• September 21, 2023
  • 3149 Aufrufe

IHK-Präsident zur Ansiedlungsentscheidung des taiwanesischen Chipkonzerns TSMC

Nachdem sich der Vorstand des taiwanesischen Chipherstellers am heutigen Dienstag für den Bau einer neuen Halbleiterfabrik in Dresden ausgesprochen hat, äußert sich Dr. Andreas Sperl, Präsident der Industrie- und Handelskammer (IHK) Dresden wie folgt:

"Nach der erst jüngst gestarteten Erweiterung von Infineon ein weiteres tolles Ergebnis für Dresden und Sachsen, das die internationale Attraktivität unserer Region als Wirtschaftsstandort nachhaltig belegt. Wichtig erachte ich aber auch das Signal für Deutschland als Industriestandort, gerade angesichts der aktuellen Diskussionen um die künftige Ausrichtung.   
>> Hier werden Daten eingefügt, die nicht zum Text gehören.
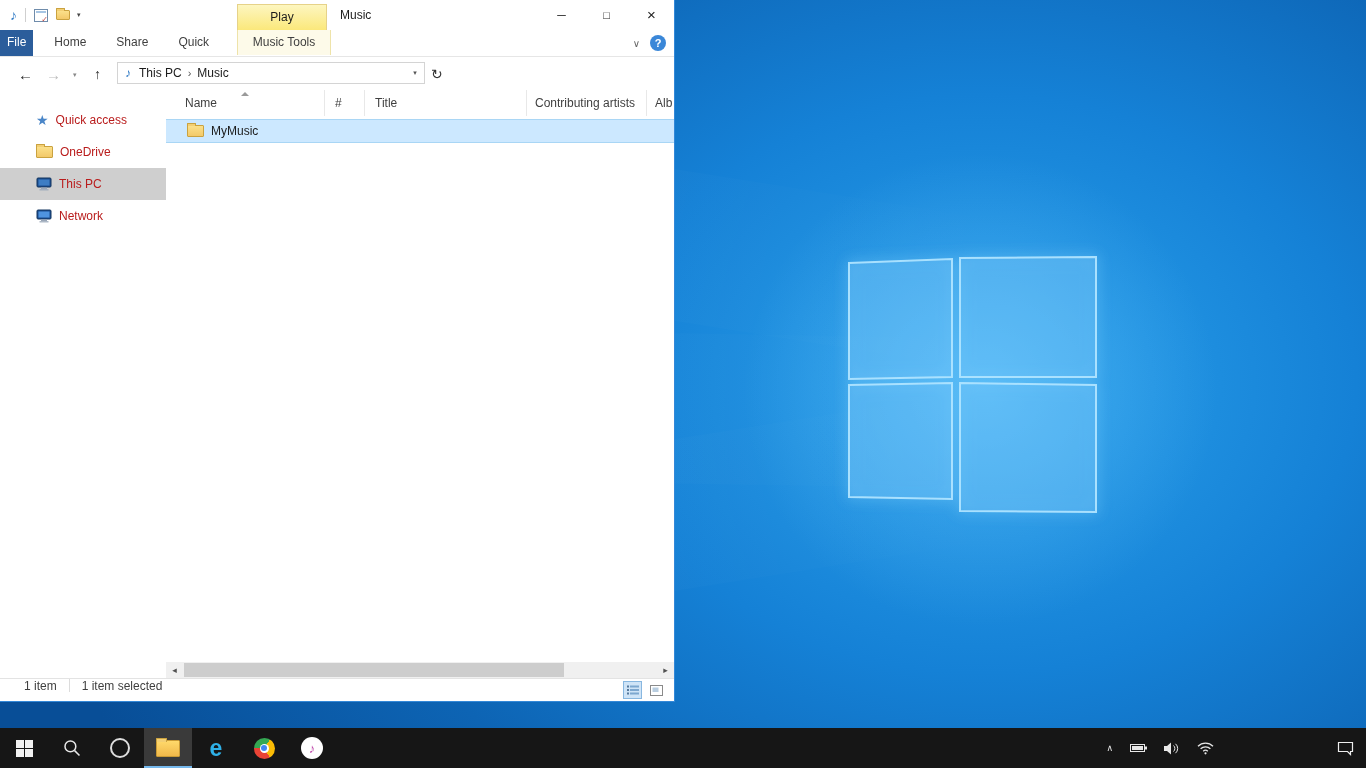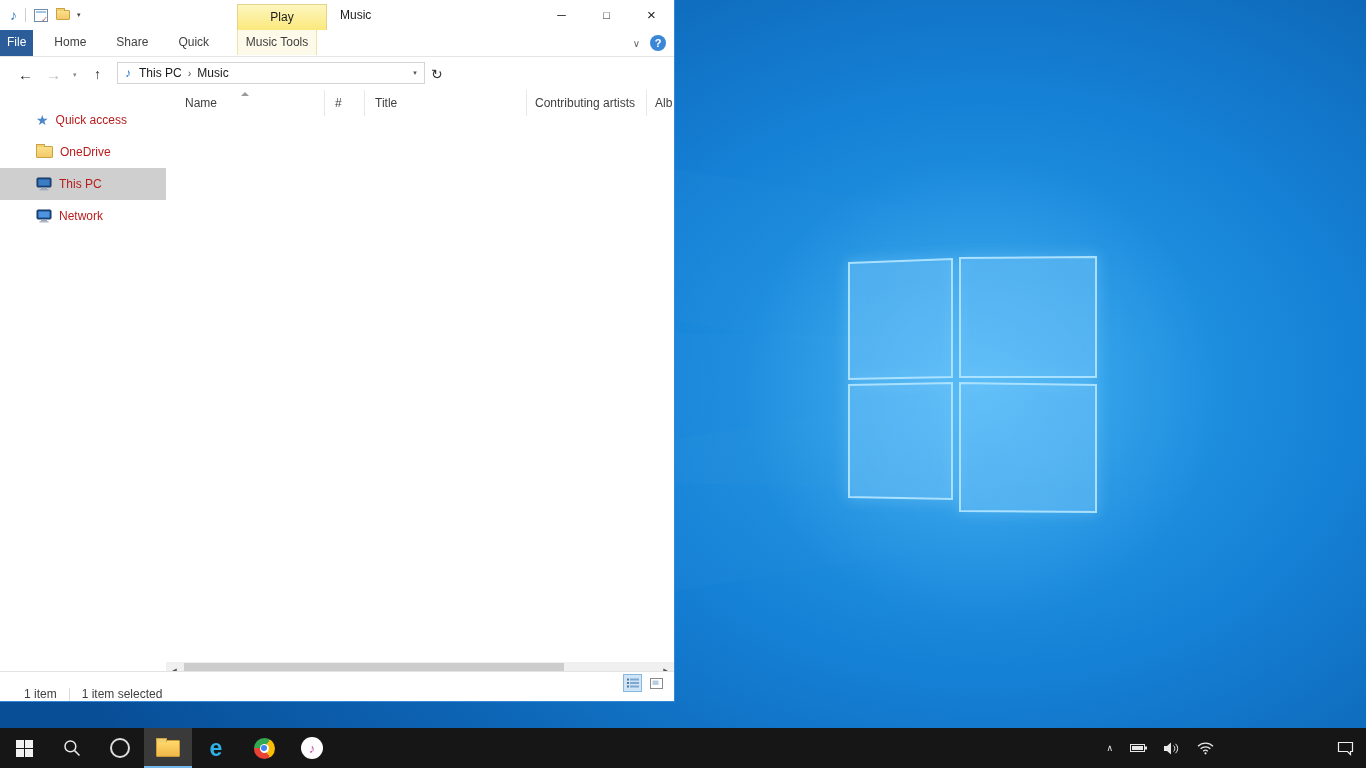--- a/index.html
+++ b/index.html
@@ -47,7 +47,7 @@
   .tabrow{position:relative;height:26px;display:flex;align-items:stretch;border-bottom:1px solid #e6e6e6;}
   .tab{padding:0 15px;line-height:25px;color:#3f3f3f;}
   .tab.file{background:#2b5d9b;color:#fff;padding:0 7px;margin-right:6px;}
-  .tab.contextual{position:absolute;left:237px;width:80px;padding:0;text-align:center;background:#fdfae9;
+  .tab.contextual{position:absolute;left:237px;width:94px;padding:0;text-align:center;background:#fdfae9;
     border-left:1px solid #eee3a9;border-right:1px solid #eee3a9;box-sizing:border-box;}
   .ribbon-right{position:absolute;right:8px;top:0;height:26px;display:flex;align-items:center;gap:10px;}
   .collapse-chevron{color:#666;font-size:10px;}

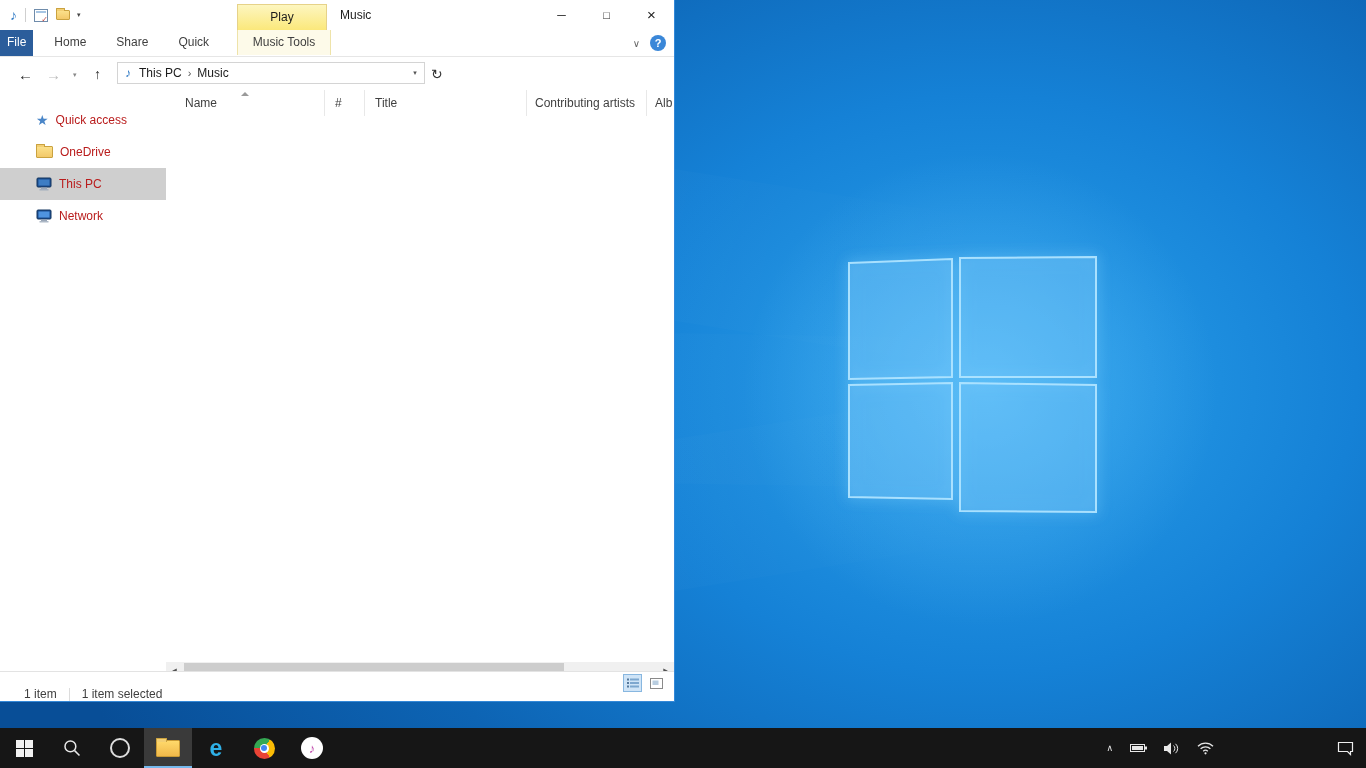--- a/index.html
+++ b/index.html
@@ -238,6 +238,10 @@
         </div>
       </div>
 
+      <div class="file-row">
+        <span class="folder"></span>
+        <span>MyMusic</span>
+      </div>
 
       <div class="hscroll">
         <span class="scroll-arrow left">◂</span>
Ich bin mir sicher, dass es mit der Entscheidung des weltgrößten Chipauftragsfertigers für Dresden gelingt, die internationale Bekanntheit und die Sogwirkung des mittlerweile größten Mikroelektronik- und IT-Clusters in Europa noch weiter zu steigern. Silicon Saxony hat sich als globales Markenzeichen etabliert, das für Investorenfreundlichkeit, Wachstumsperspektiven und erfolgreiche Kooperationen steht, wie die Ankündigung von TSMC beweist, mit den Partnern Infineon, Bosch und NXP gemeinsam für den Automotivbereich arbeiten zu wollen.

Hinzu kommt, dass wir mit dem Neubau auch strategisch einen wichtigen Schritt auf dem Weg vorankommen sollten, in der EU bis 2030 einen Anteil von 20 Prozent an der globalen Halbleiterproduktion zu erreichen, um unabhängiger von globalen Lieferketten und geopolitischen Unwägbarkeiten zu werden."